◆ TUGAS WAJIB:
1 – Tentukan apakah setiap pernyataan berikut sesuai dengan teks tentang rumah sakit di masa kejayaan Islam, lalu jawab ya atau tidak disertai kutipan kata-kata teks yang menentukan: (a) Rumah Sakit Adhudi dibangun pada tahun 371 H; (b) Ar Razi meletakkan tiga potong daging di penjuru Bagdad; (c) di Rumah Sakit Adhudi ditempatkan 24 orang dokter.
2 – Menurut teks tentang rumah sakit di masa kejayaan Islam, apa makna kata mustasyfa dalam bahasa Arab?
3 – Tolong tuliskan kembali bagian teks tentang rumah sakit di masa kejayaan Islam mulai dari "Selain berfungsi sebagai" sampai dengan "Islam saat itu.".

◆ HALAMAN:

____________________

Pada era keemasan Islam, di setiap ibu kota pemerintahan pastilah berdiri
pusat tempat orang-orang mendapatkan penyembuhan, atau yang dikenal saat itu dengan
istilah mustasyfa.
Mustasyfa dalam bahasa Arab bermakna tempat untuk mendapatkan
kesembuhan. Asal katanya dari syafa – yasyfi – syifaan ( شفى یشفي شفاءأ ). Dan dalam bahasa Indonesia kemudian diterjemahkan
dengan rumah sakit.
Selain berfungsi sebagai tempat merawat orang-orang yang sakit,
rumah sakit juga menjadi tempat bagi para dokter Muslim mengembangkan ilmu
medisnya. Konsep yang dikembangkan umat Islam pada era keemasan itu hinga kini juga
masih banyak memberikan pengaruh.
Berikut ini beberapa petikan sejarah yang tidak boleh kita lupakan
tentang bagaimana keadaan rumah sakit di masa kejayaan Islam saat itu.
1.
Rumah Sakit Adhudi di Bagdad
Rumah sakit ini dibangun oleh Daulah bin Buwaihi pada tahun 371 H
setelah Ar Razi, dokter yang amat terkenal memilih tempatnya dengan meletakkan
empat potong daging di empat penjuru Bagdad dalam semalam. Tatkala pagi tiba ia
mendapatkan daging yang terbaik baunya di tempat yang menjadi letak rumah sakit
itu di kemudian hari,.
Pada waktu pendiriannya,rumah sakit itu menghabiskan dana yang
sangat besar. Di situ ditempatkan 24 orang dokter dan dibangun semua yang dibutuhkan
rumah sakit, seperti perpustakaan ilmiah,apotek, dapur-dapur dan gudang-gudang.
Pada tahun 449 Hijriah khlifah Al Qaim Biamrillah memperbaharuinya.

____________________

◆ MATERI TERDAFTAR:
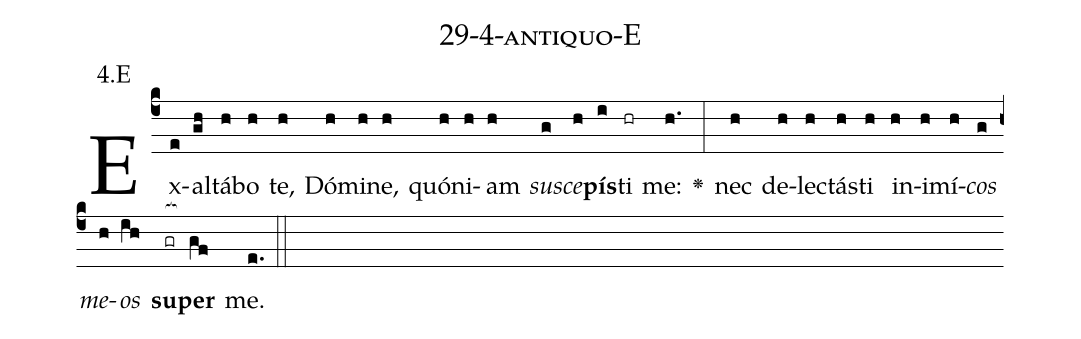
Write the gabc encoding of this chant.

____________________

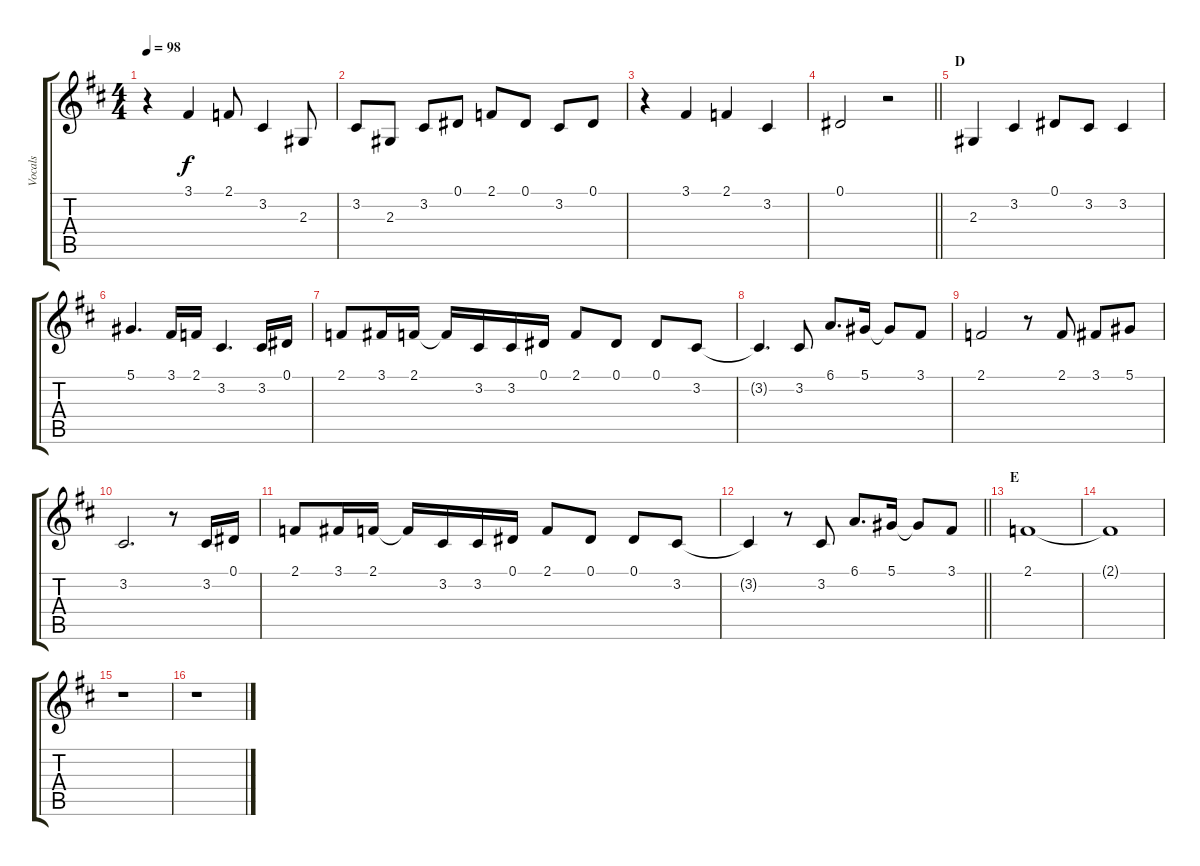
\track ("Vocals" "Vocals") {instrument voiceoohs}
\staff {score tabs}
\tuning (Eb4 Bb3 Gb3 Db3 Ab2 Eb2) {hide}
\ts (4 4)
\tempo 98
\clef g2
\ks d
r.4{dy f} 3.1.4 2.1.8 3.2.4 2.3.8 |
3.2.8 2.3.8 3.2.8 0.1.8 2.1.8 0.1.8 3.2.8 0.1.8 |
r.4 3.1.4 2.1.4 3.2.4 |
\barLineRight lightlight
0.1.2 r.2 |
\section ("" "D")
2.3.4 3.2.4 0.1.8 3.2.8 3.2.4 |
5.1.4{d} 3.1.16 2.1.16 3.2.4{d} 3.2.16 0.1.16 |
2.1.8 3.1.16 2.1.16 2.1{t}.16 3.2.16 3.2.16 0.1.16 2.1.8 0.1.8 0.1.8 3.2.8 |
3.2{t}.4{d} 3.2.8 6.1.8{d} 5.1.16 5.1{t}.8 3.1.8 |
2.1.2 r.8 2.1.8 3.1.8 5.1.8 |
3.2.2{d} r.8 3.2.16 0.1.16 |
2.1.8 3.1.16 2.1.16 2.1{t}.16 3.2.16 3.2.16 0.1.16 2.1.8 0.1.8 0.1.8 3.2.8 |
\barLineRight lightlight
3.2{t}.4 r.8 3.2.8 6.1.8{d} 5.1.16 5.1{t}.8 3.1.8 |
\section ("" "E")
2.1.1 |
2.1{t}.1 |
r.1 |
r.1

____________________

◆ JAWABAN LENGKAP:
1 –
(a) Ya: "Rumah sakit ini dibangun oleh Daulah bin Buwaihi pada tahun 371 H"
(b) Tidak: "empat potong daging di empat penjuru Bagdad dalam semalam"
(c) Ya: "Di situ ditempatkan 24 orang dokter"

2 – Tempat untuk mendapatkan kesembuhan.

3 –
Selain berfungsi sebagai tempat merawat orang-orang yang sakit,
rumah sakit juga menjadi tempat bagi para dokter Muslim mengembangkan ilmu
medisnya. Konsep yang dikembangkan umat Islam pada era keemasan itu hinga kini juga
masih banyak memberikan pengaruh.
Berikut ini beberapa petikan sejarah yang tidak boleh kita lupakan
tentang bagaimana keadaan rumah sakit di masa kejayaan Islam saat itu.